Return the whole listing unchanged. Drop the images.
------------------------------
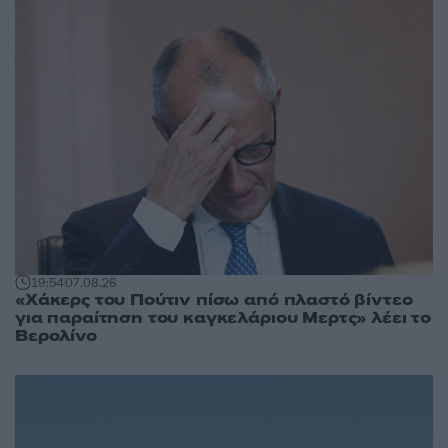
19:54
07.08.26
«Χάκερς του Πούτιν πίσω από πλαστό βίντεο
για παραίτηση του καγκελάριου Μερτς» λέει το
Βερολίνο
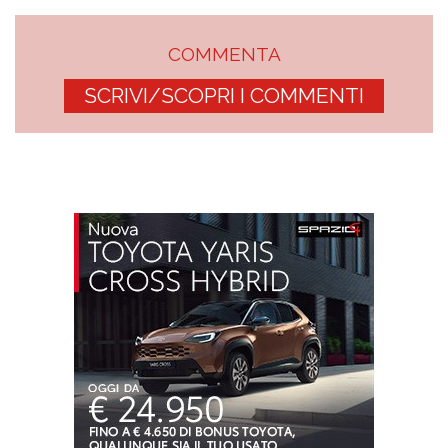
COMMENTA
SCRIVI/SCOPRI I COMMENTI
------------------------------
> **Exercise output**
19:54
07.08.26
«Χάκερς του Πούτιν πίσω από πλαστό βίντεο
για παραίτηση του καγκελάριου Μερτς» λέει το
Βερολίνο
COMMENTA
SCRIVI/SCOPRI I COMMENTI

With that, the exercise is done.